Passage for review =
Spell Book

Sorcerers of Knowledge

Free Downloadable Spell Book

In the Brooklyn Public Library gathering dust in the basement cellars, I found over 5000 pages of spells. As a hoodoo practitioner, whose black family is from Louisiana, I cried roaming the pages. Tale after tale of black southerners using complex formulas to bring money, heal physical ailments, keep romantic love, and create protection from the police. In the 1930s Harry Middleton Hyatt an Episcopal priest was commissioned to collect folklore from the American South. The result was Hoodoo, Conjuration Witchcraft, and Rootwork, five volumes of interviews with over 1600 people all of whom except one are black. They are dense and written in southern black vernacular. Although these books have been a wealth of knowledge for scholars and dedicated practitioners of hoodoo, they remain unknown to the public. My hope with this project is to translate and make accessible knowledge that might otherwise go unused. I have also included spells from Zora Neale Hurston’s collection “Hoodoo in America.” Her extensive study of African-derived religions in the south is a gift to all those interested in the practice and those of us learning our ancestral history.

Page images and extracted text
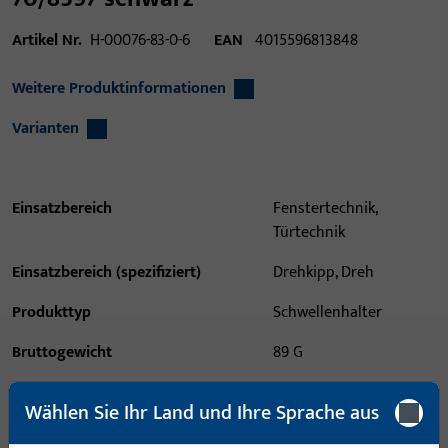
Artikel Nr.
H-00076-83-0-6
EAN
4015596813848
Weitere Produktinformationen
Varianten
Einsatzbereich
Fenstertechnik,
Türtechnik
Einsatzbereich (spezifiziert)
Drehkipp, Dreh
Produkttyp
Schwellenhalter
Bruttogewicht
89 G
Verpackungseinheit
50 PAA
Wählen Sie Ihr Land und Ihre Sprache aus
Mindestbestelleinheit
5 PAA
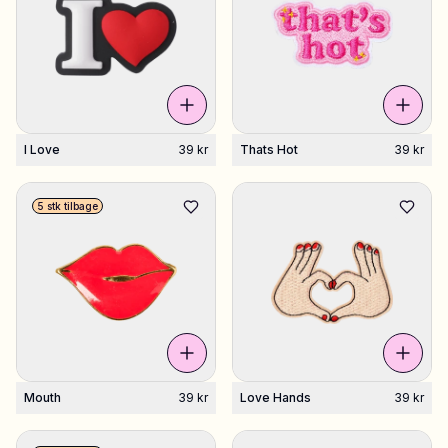
I Love
39 kr
Thats Hot
39 kr
5 stk tilbage
Mouth
39 kr
Love Hands
39 kr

Tasks to carry out =
[A] Translate this sentence from the introduction to the hoodoo spell book into Spanish: "My hope with this project is to translate and make accessible knowledge that might otherwise go unused."
[B] Continue the introduction to the hoodoo spell book from its last sentence.

Answers for this exercise =
[A] Mi esperanza con este proyecto es traducir y hacer accesible un conocimiento que de otro modo podría quedar sin usar.

[B]
The spells in this collection are meant to be used. Because these interviews were collected in the 1930s the practitioners had access to items that we do not have today. I have adapted some of the ingredients based on similar properties such substituting sulfur for gunpowder because it is an ingredient in gun-powder and is also used in hoodoo for protection. Prescriptions that call for consumption should be used at your discretion as with anything that is consumed to first assess its compatibility with your body. For occult items that may be hard to find or if the name has changed, I have provided links for online purchase. Although Hoodoo is still dismissed in the public eye as mere superstition, there is empirical evidence, for its validity and practical use. A medicinal application is much easier to prove but the fact alone that practices have survived and adapted from Africa through the middle passage to today should be proof enough of its efficacy. We must not dismiss both the spiritual and medicinal knowledge of the ancestors.